Description of the task> Copy out the lines below word for word, starting with the line that contains "family: Chrysobalanaceae" and going on through the line that contains "elevation (m): 450".

Supplied information>
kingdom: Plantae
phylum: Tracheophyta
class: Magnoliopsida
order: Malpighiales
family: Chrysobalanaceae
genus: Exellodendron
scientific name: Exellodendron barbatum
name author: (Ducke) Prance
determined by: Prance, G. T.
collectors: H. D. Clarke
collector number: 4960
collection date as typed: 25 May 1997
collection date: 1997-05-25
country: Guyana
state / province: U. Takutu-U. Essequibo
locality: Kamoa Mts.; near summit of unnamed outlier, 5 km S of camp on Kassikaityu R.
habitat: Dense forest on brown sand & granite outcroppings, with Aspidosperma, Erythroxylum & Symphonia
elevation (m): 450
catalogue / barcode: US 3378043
...
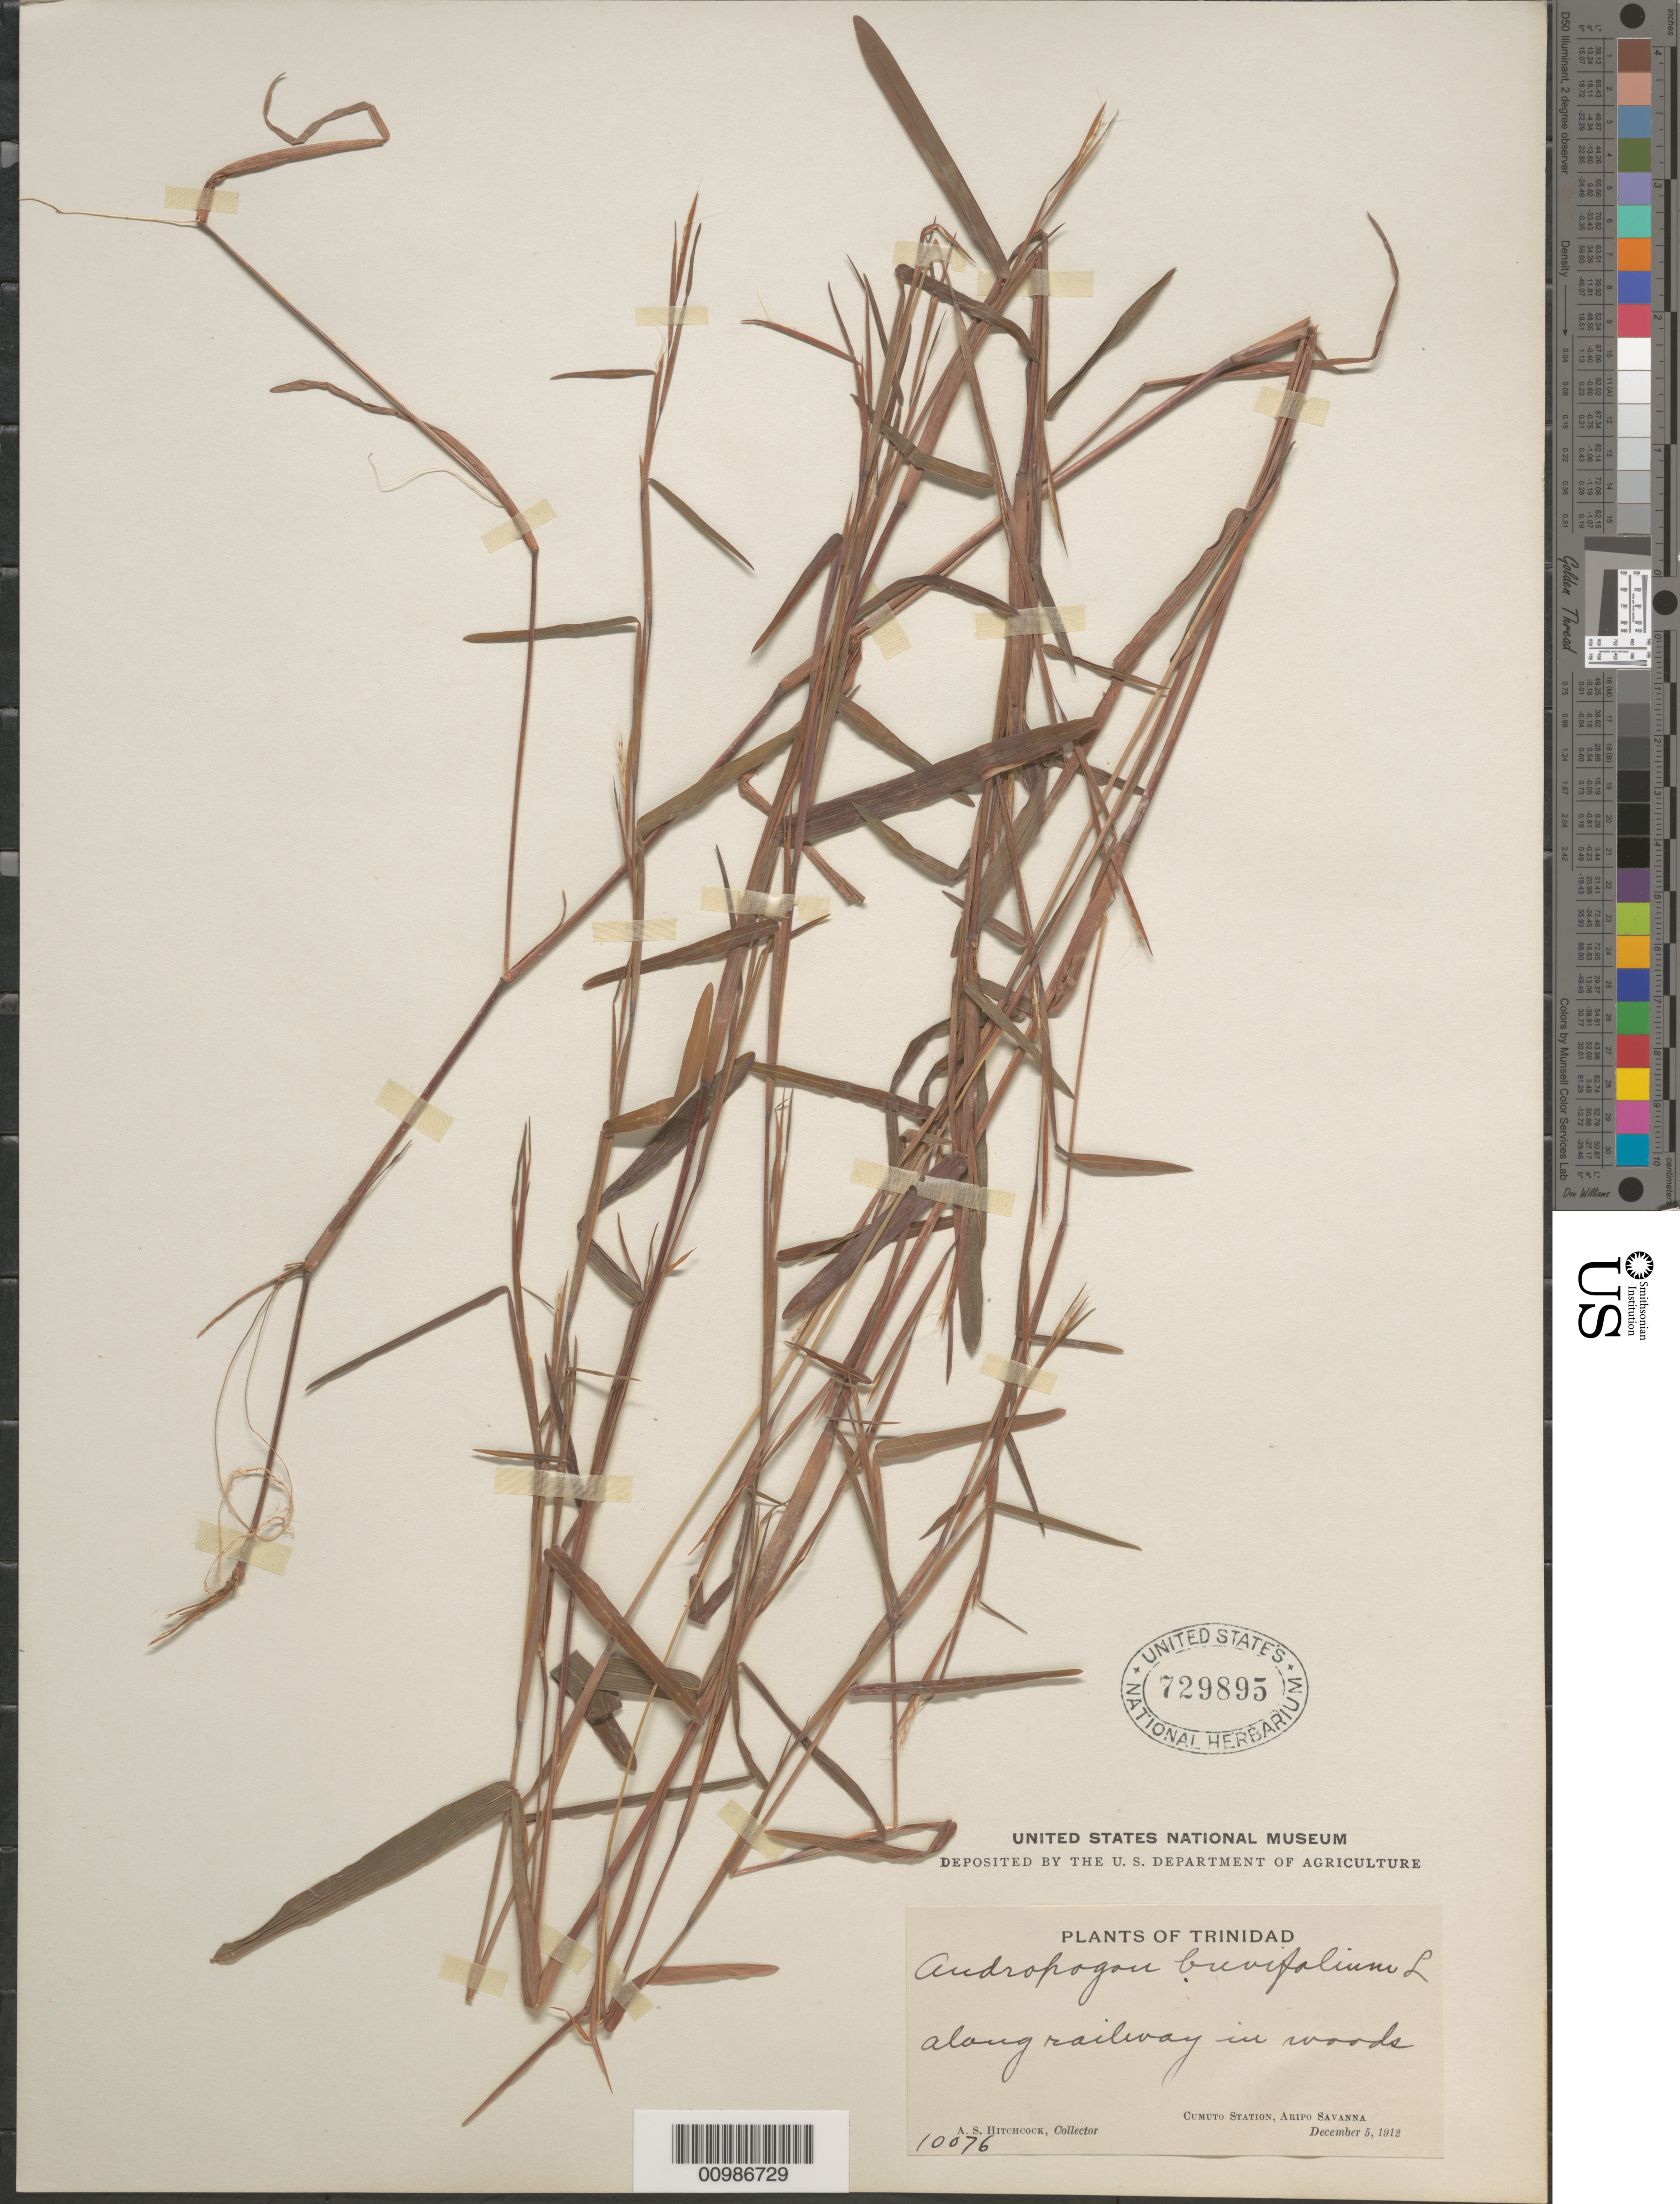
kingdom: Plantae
...
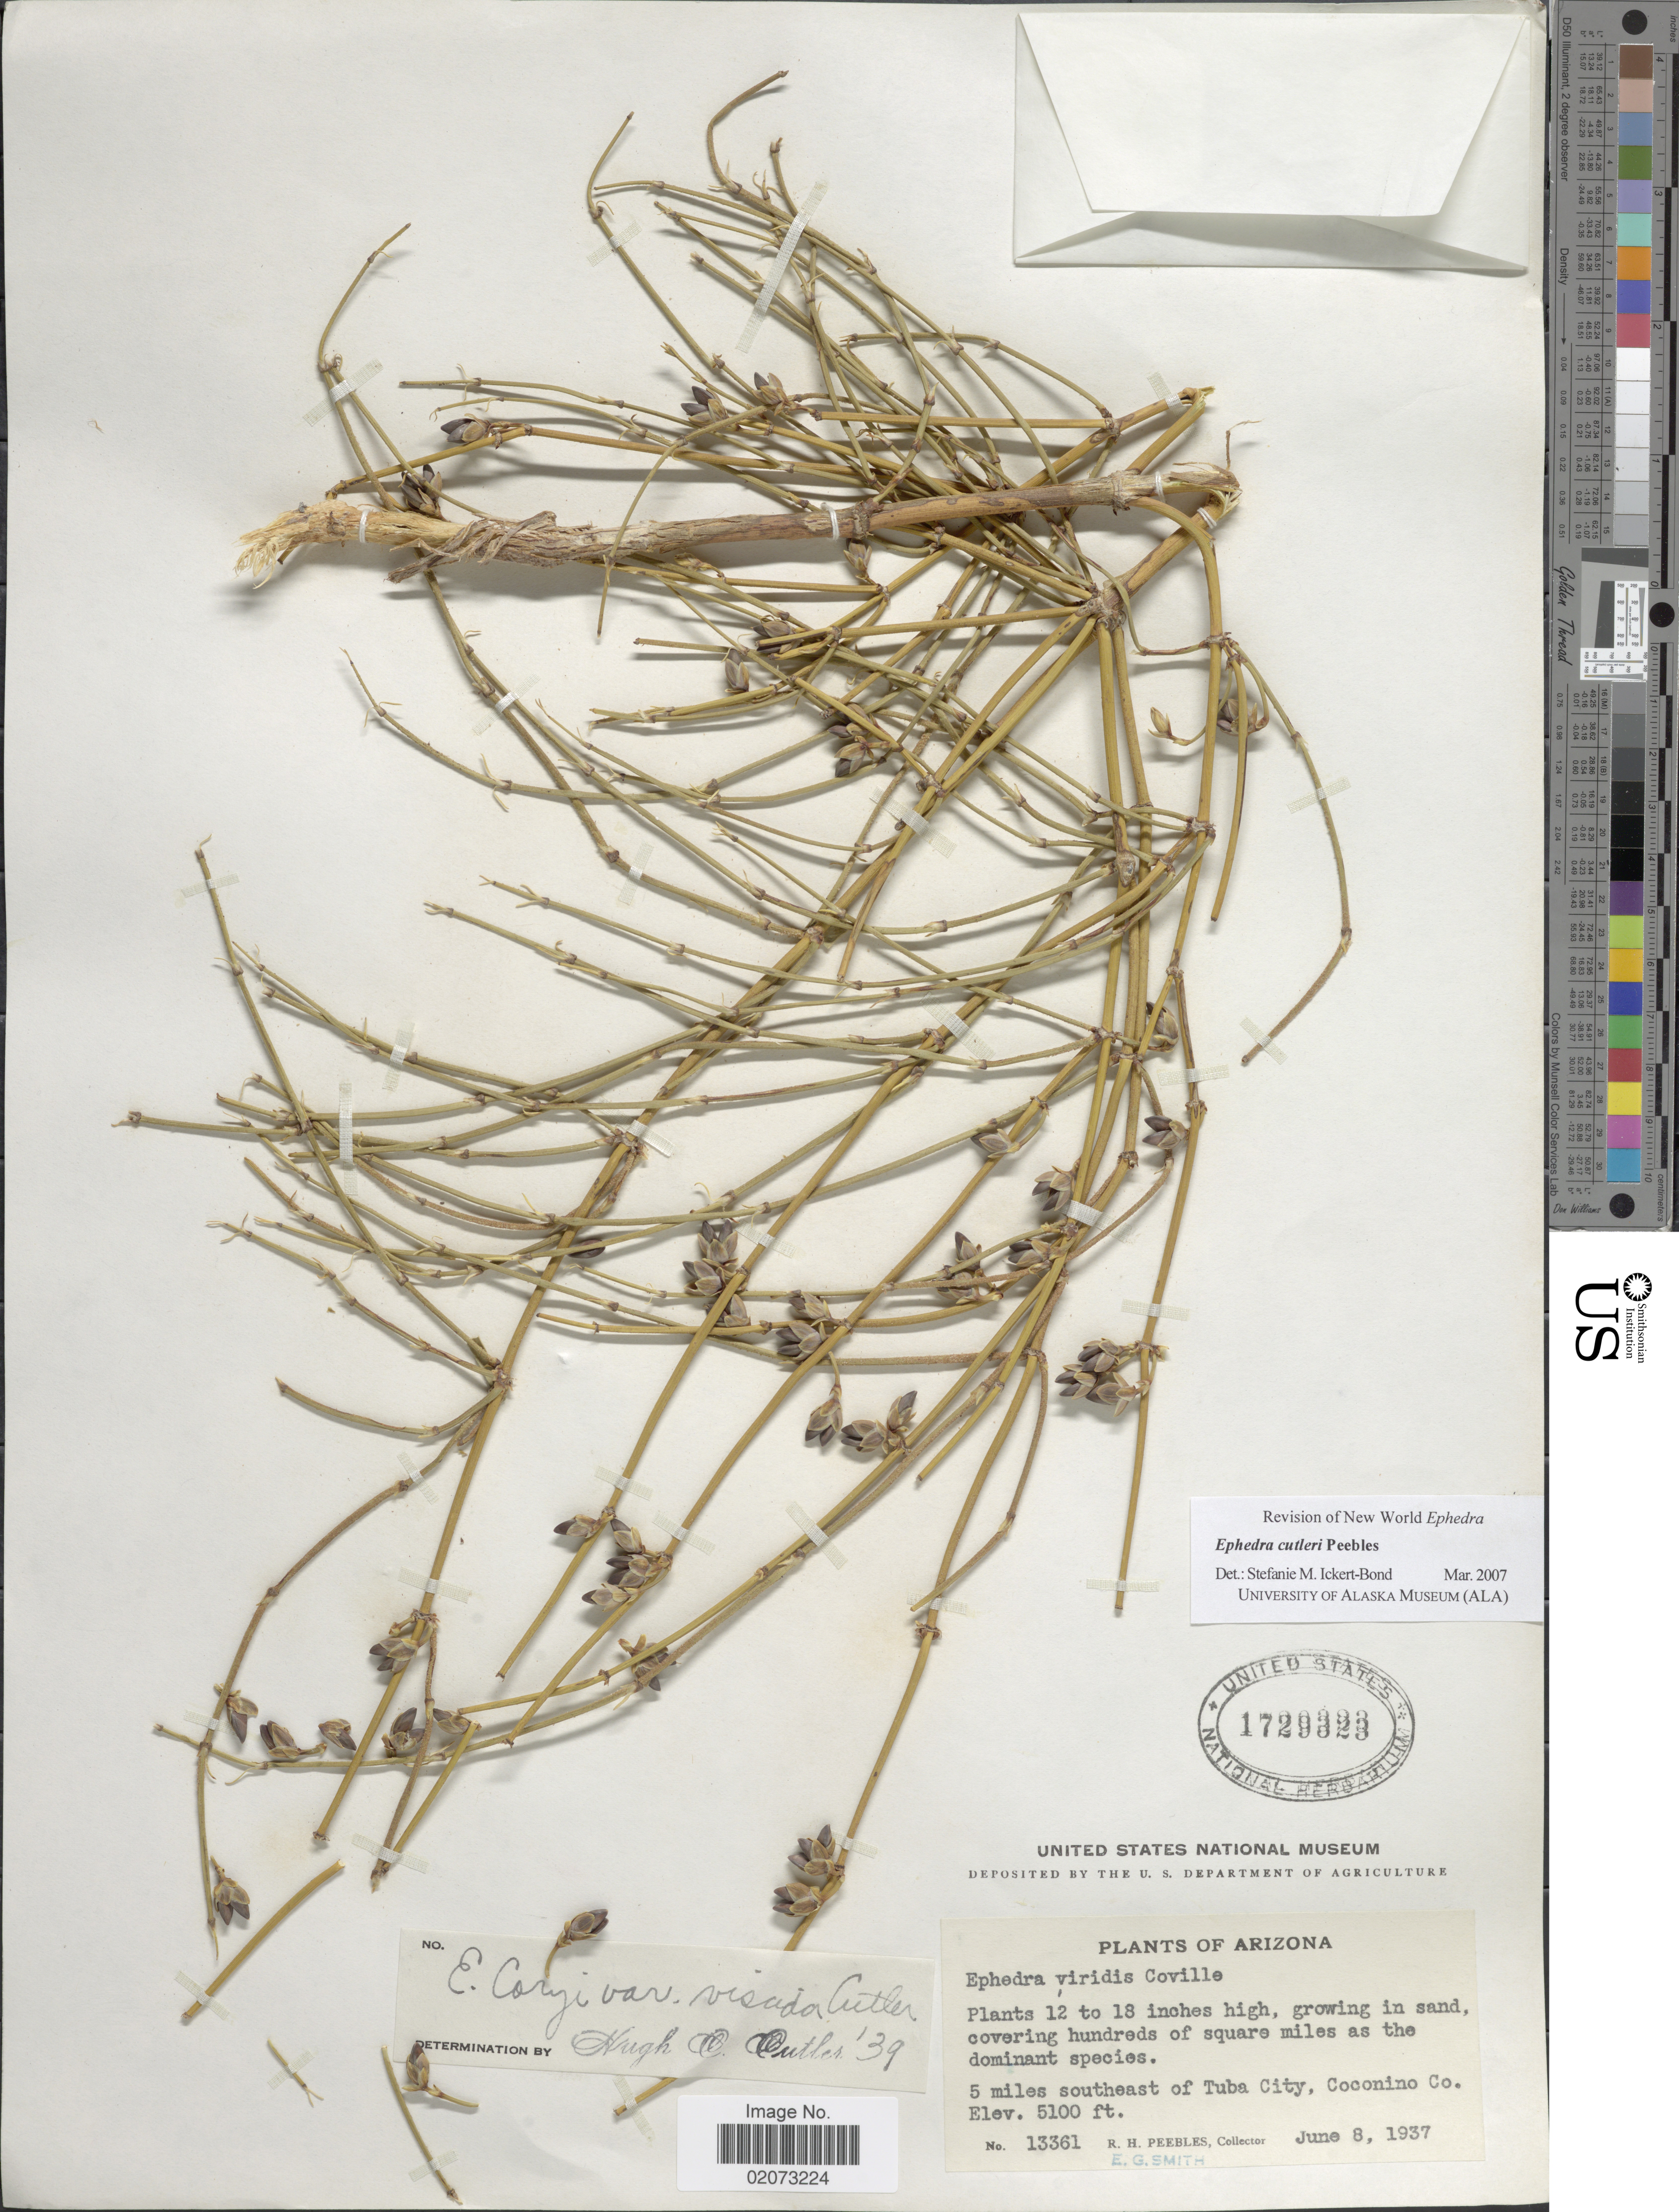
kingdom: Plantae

Answer to the problem>
family: Chrysobalanaceae
genus: Exellodendron
scientific name: Exellodendron barbatum
name author: (Ducke) Prance
determined by: Prance, G. T.
collectors: H. D. Clarke
collector number: 4960
collection date as typed: 25 May 1997
collection date: 1997-05-25
country: Guyana
state / province: U. Takutu-U. Essequibo
locality: Kamoa Mts.; near summit of unnamed outlier, 5 km S of camp on Kassikaityu R.
habitat: Dense forest on brown sand & granite outcroppings, with Aspidosperma, Erythroxylum & Symphonia
elevation (m): 450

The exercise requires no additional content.